Eliminating the accounting of disclosures for research. Currently, providers must stand ready to inform patients of disclosures of their records made to researchers. Deapen says hospitals are interpreting that to include even the mere viewing of a record to see if it qualifies for a study. In her presentation to the subcommittee, Ehringhaus called the requirement "expensive for providers and for their institutions, burdensome for the research enterprise and highly unlikely to provide information that is meaningful or relevant to individuals."

— Eliminating the requirement of authorization or waivers of authorization for disclosure. Ehringhaus testified that human subjects’ privacy is appropriately covered under current federal regulations specific to human subjects research.

— Simplifying the de-identification standard for research purposes. While the AAMC supports the use of de-identified medical information, the standards in the current rule are so high as to render the resulting data useless for many research purposes, Ehringhaus testified.

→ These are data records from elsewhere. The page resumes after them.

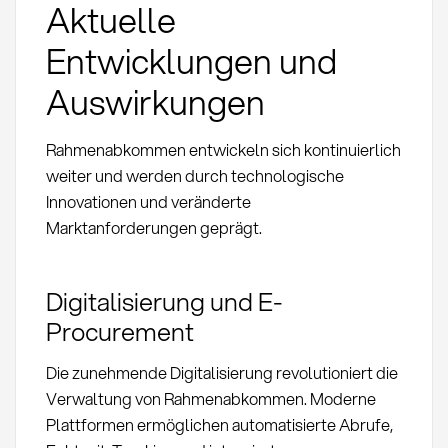
Aktuelle
Entwicklungen und
Auswirkungen
Rahmenabkommen entwickeln sich kontinuierlich
weiter und werden durch technologische
Innovationen und veränderte
Marktanforderungen geprägt.
Digitalisierung und E-
Procurement
Die zunehmende Digitalisierung revolutioniert die
Verwaltung von Rahmenabkommen. Moderne
Plattformen ermöglichen automatisierte Abrufe,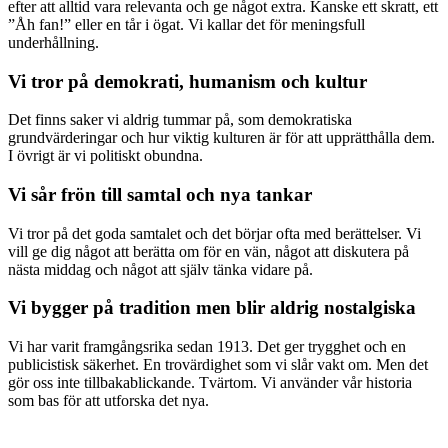
efter att alltid vara relevanta och ge något extra. Kanske ett skratt, ett
”Åh fan!” eller en tår i ögat. Vi kallar det för meningsfull
underhållning.
Vi tror på demokrati, humanism och kultur
Det finns saker vi aldrig tummar på, som demokratiska
grundvärderingar och hur viktig kulturen är för att upprätthålla dem.
I övrigt är vi politiskt obundna.
Vi sår frön till samtal och nya tankar
Vi tror på det goda samtalet och det börjar ofta med berättelser. Vi
vill ge dig något att berätta om för en vän, något att diskutera på
nästa middag och något att själv tänka vidare på.
Vi bygger på tradition men blir aldrig nostalgiska
Vi har varit framgångsrika sedan 1913. Det ger trygghet och en
publicistisk säkerhet. En trovärdighet som vi slår vakt om. Men det
gör oss inte tillbakablickande. Tvärtom. Vi använder vår historia
som bas för att utforska det nya.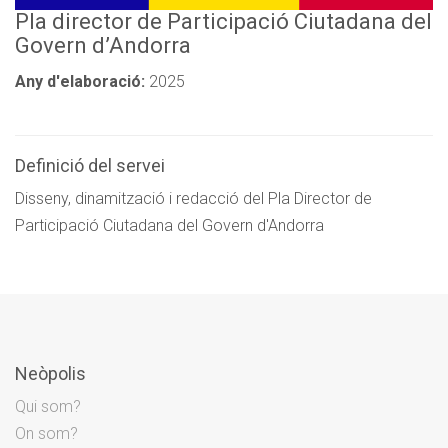
Pla director de Participació Ciutadana del
Govern d’Andorra
Any d'elaboració:
2025
Definició del servei
Disseny, dinamització i redacció del Pla Director de
Participació Ciutadana del Govern d'Andorra
Neòpolis
Qui som?
On som?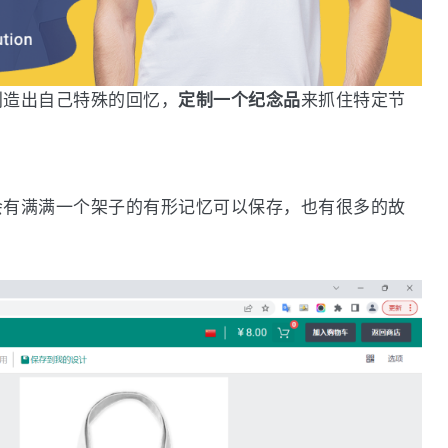
创造出自己特殊的回忆，
定制一个纪念品
来抓住特定节
会有满满一个架子的有形记忆可以保存，也有很多的故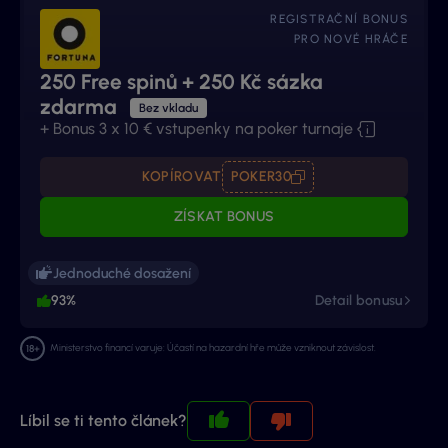
REGISTRAČNÍ BONUS
PRO NOVÉ HRÁČE
250 Free spinů + 250 Kč sázka
zdarma
Bez vkladu
+ Bonus 3 x 10 € vstupenky na poker turnaje
KOPÍROVAT
POKER30
ZÍSKAT BONUS
Jednoduché dosažení
93%
Detail bonusu
Ministerstvo financí varuje: Účastí na hazardní hře může vzniknout závislost.
Líbil se ti tento článek?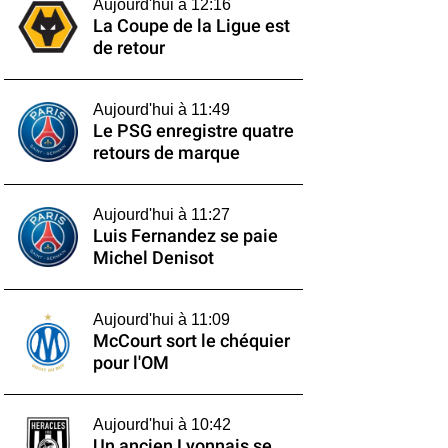
Aujourd'hui à 12:16
La Coupe de la Ligue est
de retour
Aujourd'hui à 11:49
Le PSG enregistre quatre
retours de marque
Aujourd'hui à 11:27
Luis Fernandez se paie
Michel Denisot
Aujourd'hui à 11:09
McCourt sort le chéquier
pour l'OM
Aujourd'hui à 10:42
Un ancien Lyonnais se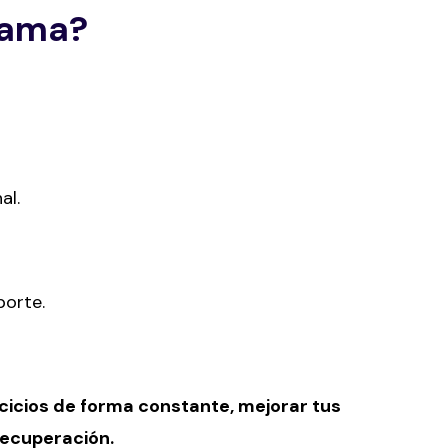
rama?
al.
porte.
rcicios de forma constante, mejorar tus
recuperación.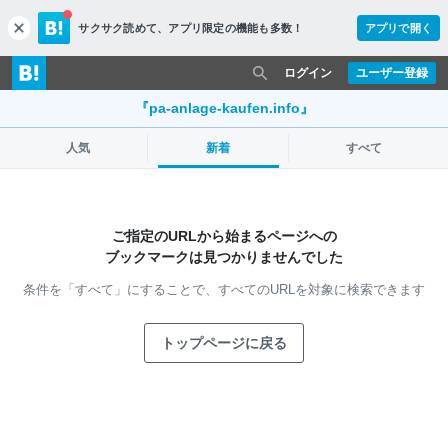
サクサク読めて、
アプリ限定の機能も多数！
アプリで開く
c
l
o
ログイン
ユーザー登録
s
e
『pa-anlage-kaufen.info』
人気
新着
すべて
ご指定のURLから始まるページへの
ブックマークは見つかりませんでした
条件を「すべて」にすることで、
すべてのURLを対象に検索できます
トップページに戻る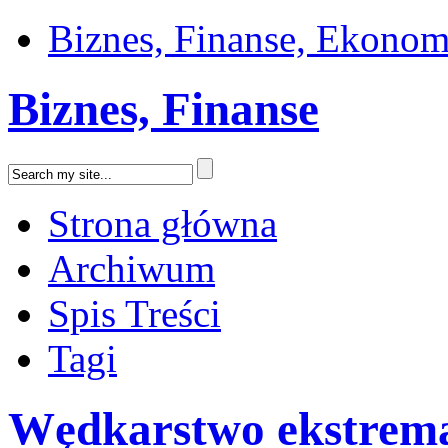
Biznes, Finanse, Ekonom
Biznes, Finanse
Strona główna
Archiwum
Spis Treści
Tagi
Wędkarstwo ekstrem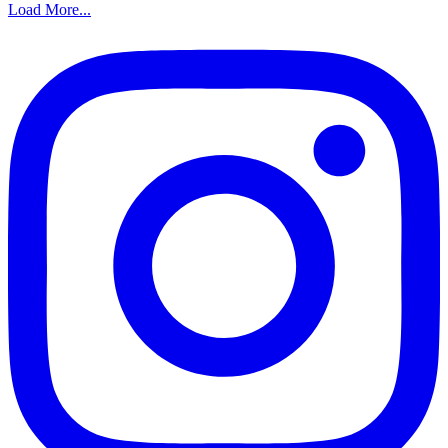
Load More...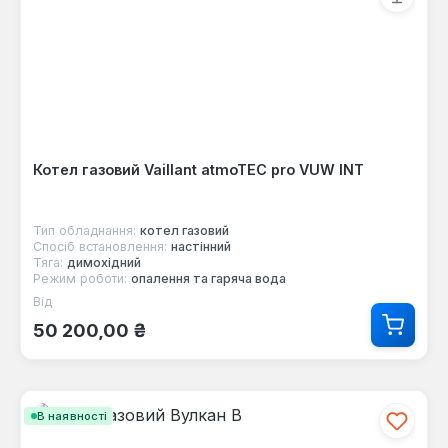
Котел газовий Vaillant atmoTEC pro VUW INT
Тип обладнання:
котел газовий
Спосіб встановлення:
настінний
Тяга:
димохідний
Режим роботи:
опалення та гаряча вода
Від
Звичайна ціна:
50 200,00 ₴
В наявності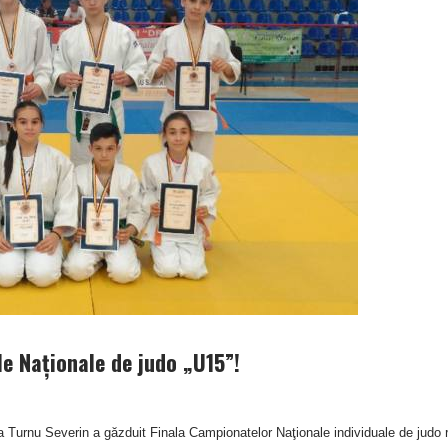
e Naţionale de judo „U15”!
ta Turnu Severin a găzduit Finala Campionatelor Naţionale individuale de judo 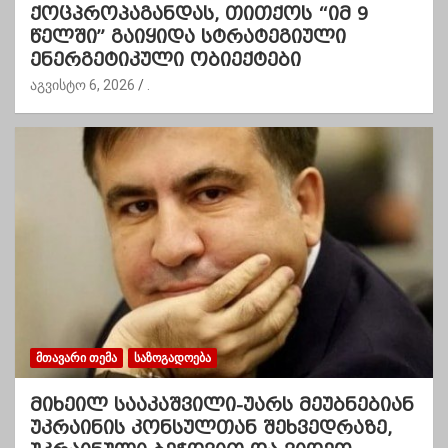
ქოცპროპაგანდას, თითქოს “იმ 9
წელში” გაიყიდა სტრატეგიული
ენერგეტიკული ობიექტები
აგვისტო 6, 2026
.
ᲛᲗᲐᲕᲐᲠᲘ ᲗᲔᲛᲐ
ᲡᲐᲖᲝᲒᲐᲓᲝᲔᲑᲐ
მიხეილ სააკაშვილი-უარს მეუბნებიან
უკრაინის კონსულთან შეხვედრაზე,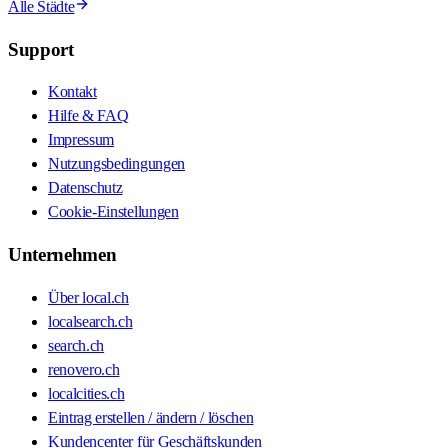
Alle Städte
Support
Kontakt
Hilfe & FAQ
Impressum
Nutzungsbedingungen
Datenschutz
Cookie-Einstellungen
Unternehmen
Über local.ch
localsearch.ch
search.ch
renovero.ch
localcities.ch
Eintrag erstellen / ändern / löschen
Kundencenter für Geschäftskunden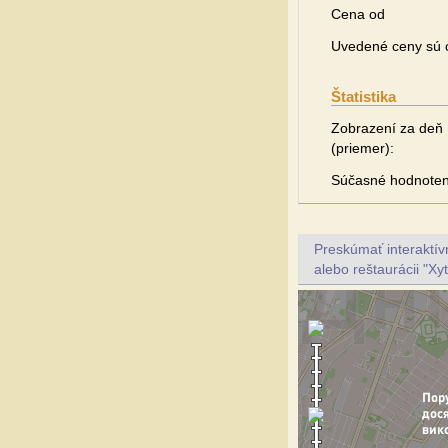
Cena od
Uvedené ceny sú o
Štatistika
Zobrazení za deň
(priemer):
Súčasné hodnoten
Preskúmať interaktí
alebo reštaurácii "Xy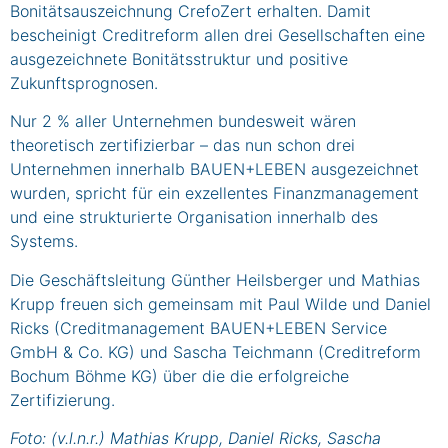
Bonitätsauszeichnung CrefoZert erhalten. Damit
bescheinigt Creditreform allen drei Gesellschaften eine
ausgezeichnete Bonitätsstruktur und positive
Zukunftsprognosen.
Nur 2 % aller Unternehmen bundesweit wären
theoretisch zertifizierbar – das nun schon drei
Unternehmen innerhalb BAUEN+LEBEN ausgezeichnet
wurden, spricht für ein exzellentes Finanzmanagement
und eine strukturierte Organisation innerhalb des
Systems.
Die Geschäftsleitung Günther Heilsberger und Mathias
Krupp freuen sich gemeinsam mit Paul Wilde und Daniel
Ricks (Creditmanagement BAUEN+LEBEN Service
GmbH & Co. KG) und Sascha Teichmann (Creditreform
Bochum Böhme KG) über die die erfolgreiche
Zertifizierung.
Foto: (v.l.n.r.) Mathias Krupp, Daniel Ricks, Sascha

Ness says proposed modifications to HIPAA that would make a number of these changes, including harmonizing it with the Common Rule, were presented to HHS Secretary Tommy Thompson before he stepped down from his position in December.

She and Ehringhaus say they’re unsure where the recommendations are now, but Ness says she’s hopeful that the new secretary, Mike Leavitt, will make it a priority.

In the meantime, Ness says, IRBs need to better understand the purposes of HIPAA when considering requests for waivers of authorization.

"HIPAA was never meant to cause any slowdown in the progress of research," she says. "There’s all sorts of language in HIPAA that very clearly indicates that researchers who are working under normal IRB guidance, under normal Common Rule guidance, should readily be able to do what they had done previously without a lot of additional barriers from HIPAA.

"IRBs need to understand that these rules were not in fact meant to create barriers," Ness says. "And furthermore, impeding research progress, is really not in anyone’s interest, or to anyone’s benefit."


1. Ness RB. A year is a terrible thing to waste: Early experience with HIPAA. Ann Epidemiol 2005; 15(2):85-86.